◆ **Assigned task**
Every line in the records below that holds "Perl" must be identified and copied.

◆ **Task inputs**

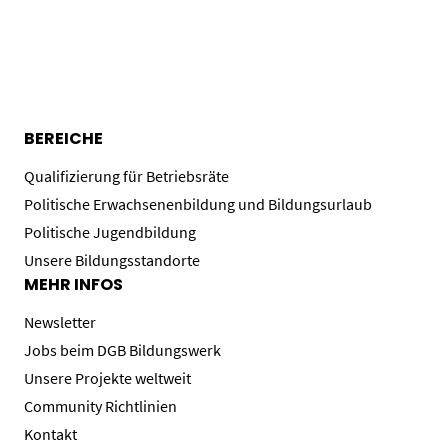
BEREICHE
Qualifizierung für Betriebsräte
Politische Erwachsenenbildung und Bildungsurlaub
Politische Jugendbildung
Unsere Bildungsstandorte
MEHR INFOS
Newsletter
Jobs beim DGB Bildungswerk
Unsere Projekte weltweit
Community Richtlinien
Kontakt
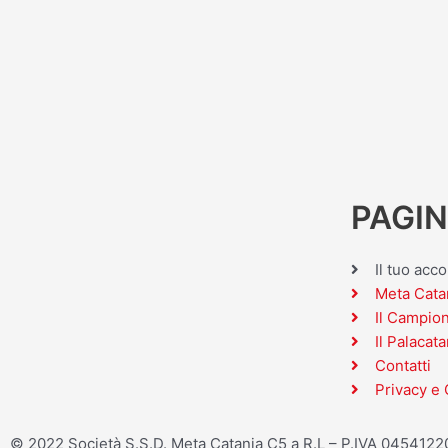
PAGIN
Il tuo acc
Meta Cata
Il Campio
Il Palacata
Contatti
Privacy e 
© 2022 Società S.S.D. Meta Catania C5 a R.L – P.IVA 045412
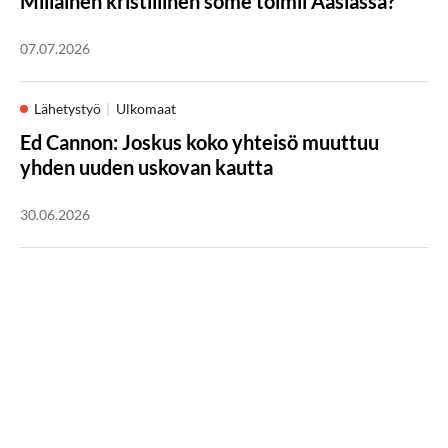
Millainen kristillinen some toimii Aasiassa?
07.07.2026
Lähetystyö
Ulkomaat
Ed Cannon: Joskus koko yhteisö muuttuu
yhden uuden uskovan kautta
30.06.2026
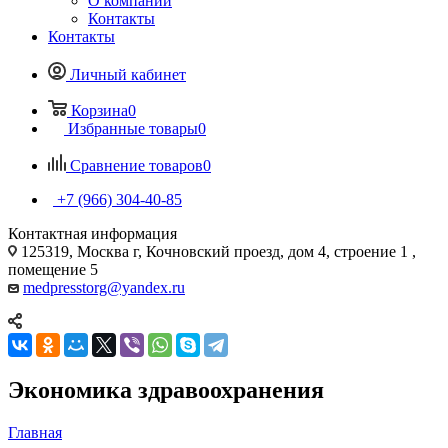
О компании
Контакты
Контакты
Личный кабинет
Корзина
0
Избранные товары
0
Сравнение товаров
0
+7 (966) 304-40-85
Контактная информация
125319, Москва г, Кочновский проезд, дом 4, строение 1 ,
помещение 5
medpresstorg@yandex.ru
Экономика здравоохранения
Главная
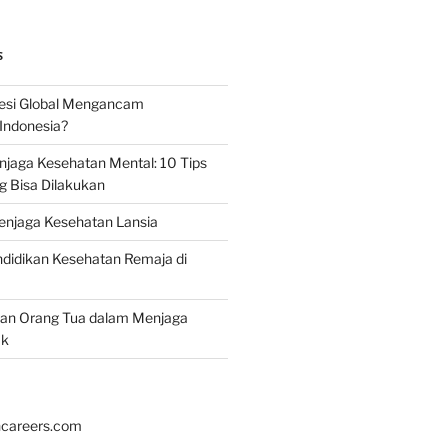
S
esi Global Mengancam
Indonesia?
jaga Kesehatan Mental: 10 Tips
g Bisa Dilakukan
enjaga Kesehatan Lansia
didikan Kesehatan Remaja di
ran Orang Tua dalam Menjaga
ak
hcareers.com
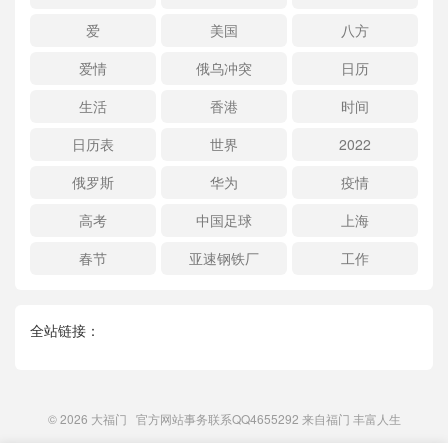
爱
美国
八方
爱情
俄乌冲突
日历
生活
香港
时间
日历表
世界
2022
俄罗斯
华为
疫情
高考
中国足球
上海
春节
亚速钢铁厂
工作
全站链接：
© 2026
大福门
官方网站事务联系QQ4655292 来自
福门
丰富人生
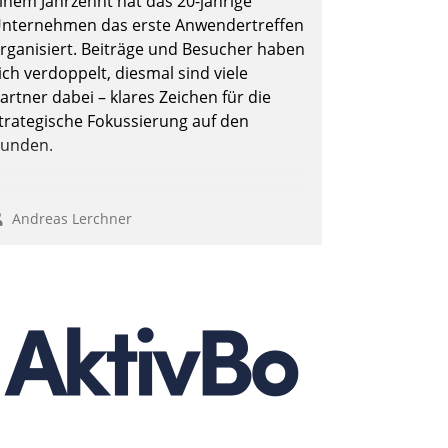
inem Jahrzehnt hat das 20-jährige
nternehmen das erste Anwendertreffen
rganisiert. Beiträge und Besucher haben
ich verdoppelt, diesmal sind viele
Andreas Lerchner
artner dabei – klares Zeichen für die
trategische Fokussierung auf den
unden.
Andreas Lerchner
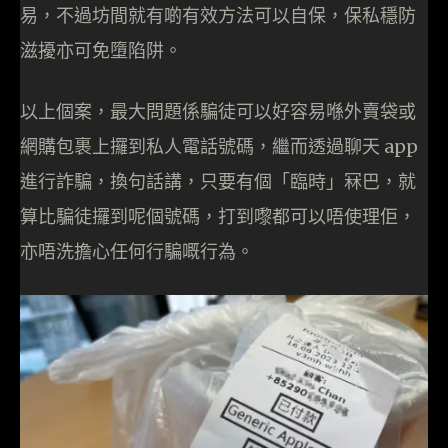
易，不過坊間就有啲有效方法可以自保，保私穩防
滋擾亦可免墮陷阱。
以上個案，最大問題係騙徒可以好容易喺外賣袋或
網購包裹上攞到私人電話號碼，繼而透過聊天 app
進行詐騙，換句話講，只要有個「臨時」冧巴，就
算比騙徒攞到呢個號碼，打到嚟都可以唔使理佢，
亦唔洗擔心任何行騙嘅行為。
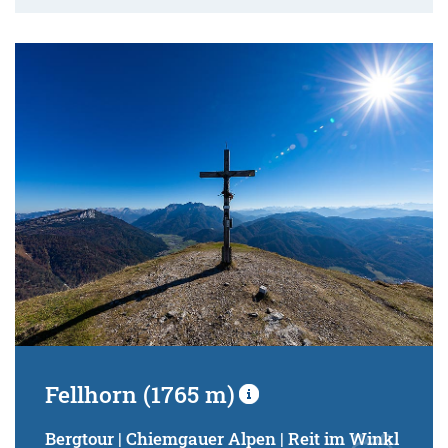
Fellhorn (1765 m)
Bergtour | Chiemgauer Alpen | Reit im Winkl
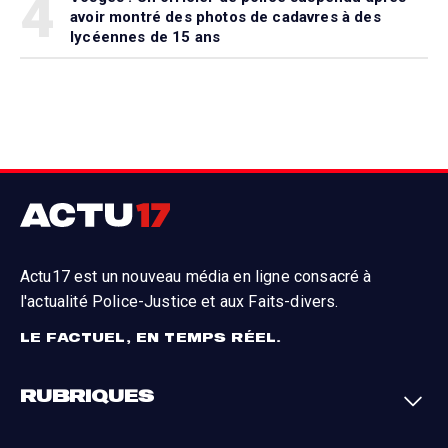
4
avoir montré des photos de cadavres à des
lycéennes de 15 ans
Actu17 est un nouveau média en ligne consacré à
l'actualité Police-Justice et aux Faits-divers.
LE FACTUEL, EN TEMPS RÉEL.
RUBRIQUES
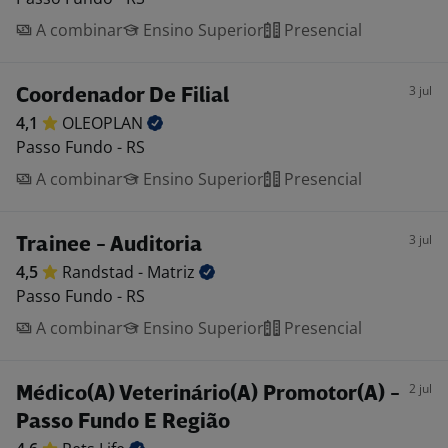
A combinar
Ensino Superior
Presencial
3 jul
Coordenador De Filial
4,1
OLEOPLAN
Passo Fundo - RS
A combinar
Ensino Superior
Presencial
3 jul
Trainee - Auditoria
4,5
Randstad -
Matriz
Passo Fundo - RS
A combinar
Ensino Superior
Presencial
2 jul
Médico(A) Veterinário(A) Promotor(A) -
Passo Fundo E Região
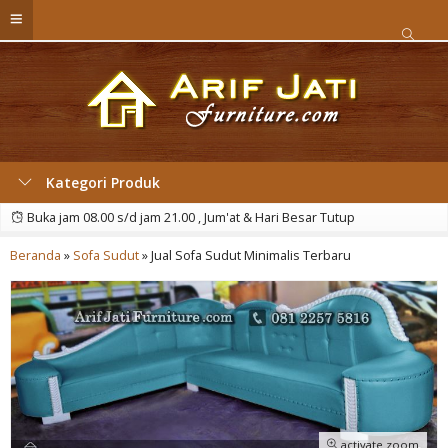
Kategori Produk
Buka jam 08.00 s/d jam 21.00 , Jum'at & Hari Besar Tutup
Beranda
»
Sofa Sudut
»
Jual Sofa Sudut Minimalis Terbaru
activate zoom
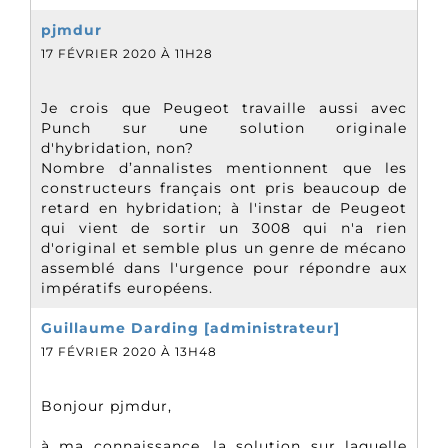
pjmdur
17 FÉVRIER 2020 À 11H28
Je crois que Peugeot travaille aussi avec
Punch sur une solution originale
d'hybridation, non?
Nombre d’annalistes mentionnent que les
constructeurs français ont pris beaucoup de
retard en hybridation; à l'instar de Peugeot
qui vient de sortir un 3008 qui n'a rien
d'original et semble plus un genre de mécano
assemblé dans l'urgence pour répondre aux
impératifs européens.
Guillaume Darding [administrateur]
17 FÉVRIER 2020 À 13H48
Bonjour pjmdur,
à ma connaissance, la solution sur laquelle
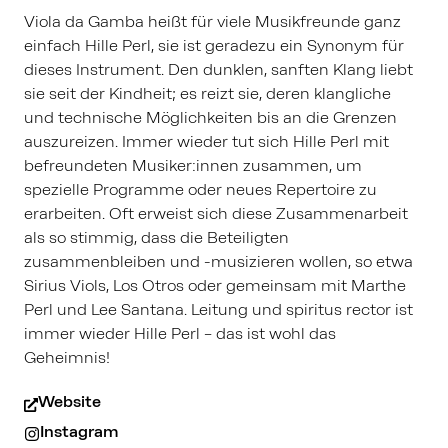
Viola da Gamba heißt für viele Musikfreunde ganz
einfach Hille Perl, sie ist geradezu ein Synonym für
dieses Instrument. Den dunklen, sanften Klang liebt
sie seit der Kindheit; es reizt sie, deren klangliche
und technische Möglichkeiten bis an die Grenzen
auszureizen. Immer wieder tut sich Hille Perl mit
befreundeten Musiker:innen zusammen, um
spezielle Programme oder neues Repertoire zu
erarbeiten. Oft erweist sich diese Zusammenarbeit
als so stimmig, dass die Beteiligten
zusammenbleiben und -musizieren wollen, so etwa
Sirius Viols, Los Otros oder gemeinsam mit Marthe
Perl und Lee Santana. Leitung und spiritus rector ist
immer wieder Hille Perl – das ist wohl das
Geheimnis!
Website
Instagram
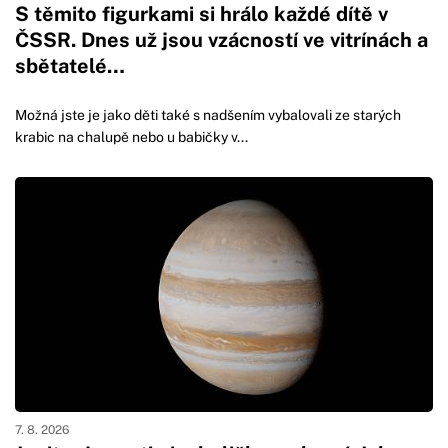
S těmito figurkami si hrálo každé dítě v
ČSSR. Dnes už jsou vzácností ve vitrínách a
sbětatelé…
Možná jste je jako děti také s nadšením vybalovali ze starých
krabic na chalupě nebo u babičky v...
7. 8. 2026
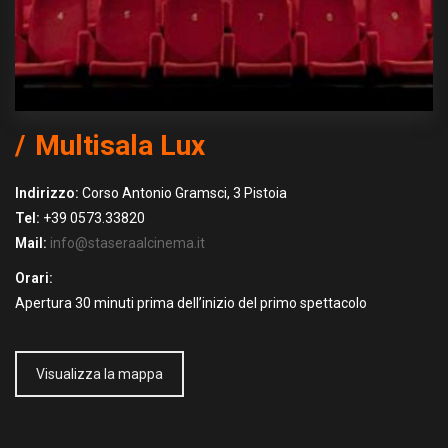
Multisala Lux
Indirizzo:
Corso Antonio Gramsci, 3 Pistoia
Tel:
+39 0573.33820
Mail:
info@staseraalcinema.it
Orari:
Apertura 30 minuti prima dell’inizio del primo spettacolo
Visualizza la mappa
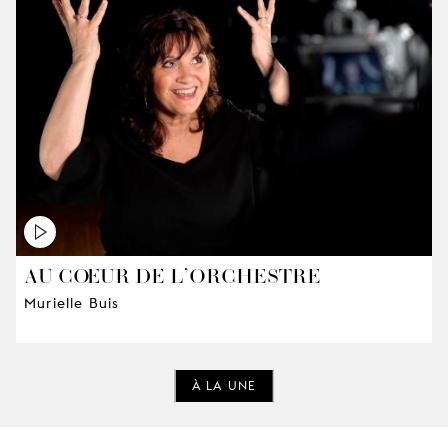
AU CŒUR DE L’ORCHESTRE
Murielle Buis
À LA UNE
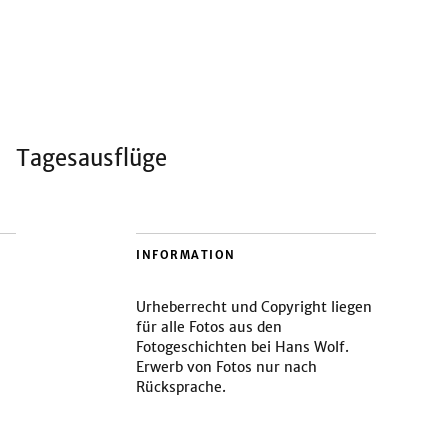
Tagesausflüge
INFORMATION
Urheberrecht und Copyright liegen
für alle Fotos aus den
Fotogeschichten bei Hans Wolf.
Erwerb von Fotos nur nach
Rücksprache.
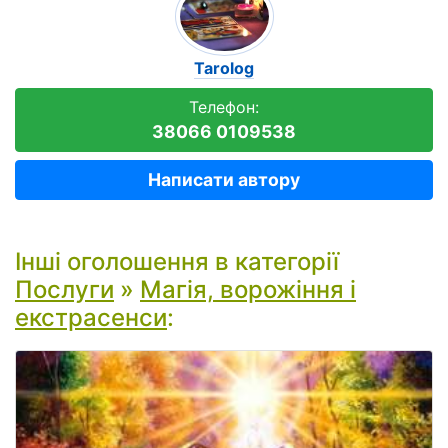
Tarolog
Телефон:
38066 0109538
Написати автору
Інші оголошення в категорії
Послуги
»
Магія, ворожіння і
екстрасенси
:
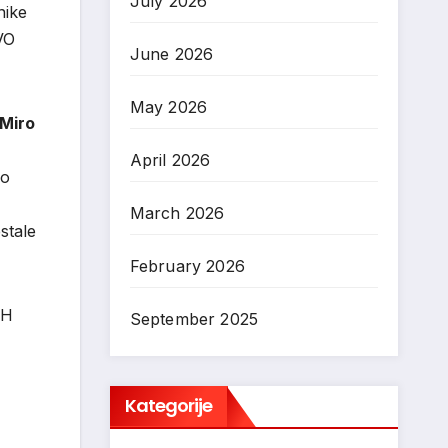
July 2026
nike
VO
June 2026
May 2026
Miro
April 2026
do
March 2026
stale
February 2026
iH
September 2025
Kategorije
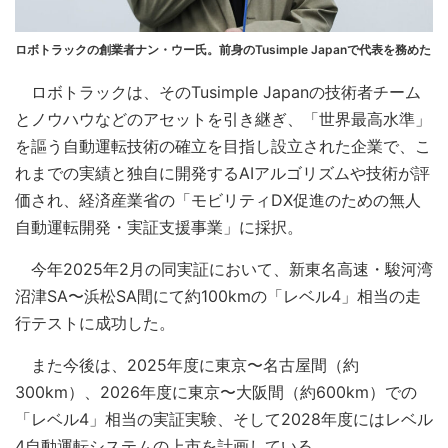
ロボトラックの創業者ナン・ウー氏。前身のTusimple Japanで代表を務めた
ロボトラックは、そのTusimple Japanの技術者チーム
とノウハウなどのアセットを引き継ぎ、「世界最高水準」
を謳う自動運転技術の確立を目指し設立された企業で、こ
れまでの実績と独自に開発するAIアルゴリズムや技術が評
価され、経済産業省の「モビリティDX促進のための無人
自動運転開発・実証支援事業」に採択。
今年2025年2月の同実証において、新東名高速・駿河湾
沼津SA〜浜松SA間にて約100kmの「レベル4」相当の走
行テストに成功した。
また今後は、2025年度に東京〜名古屋間（約
300km）、2026年度に東京〜大阪間（約600km）での
「レベル4」相当の実証実験、そして2028年度にはレベル
4自動運転システムの上市を計画している。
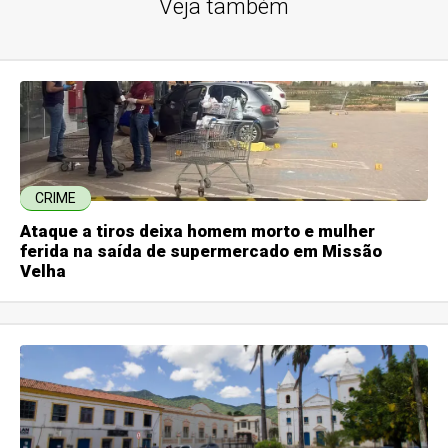
Veja também
CRIME
Ataque a tiros deixa homem morto e mulher
ferida na saída de supermercado em Missão
Velha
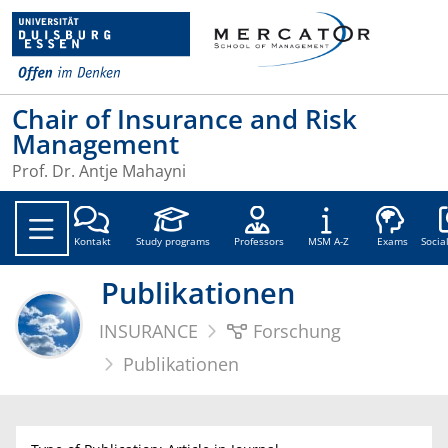
Chair of Insurance and Risk
Management
Prof. Dr. Antje Mahayni
Soc
Kontakt
Study programs
Professors
MSM A-Z
Exams
Socia
Publikationen
INSURANCE
Forschung
Publikationen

◆ **Reply to the task**
einfach Hille Perl, sie ist geradezu ein Synonym für
auszureizen. Immer wieder tut sich Hille Perl mit
Perl und Lee Santana. Leitung und spiritus rector ist
immer wieder Hille Perl – das ist wohl das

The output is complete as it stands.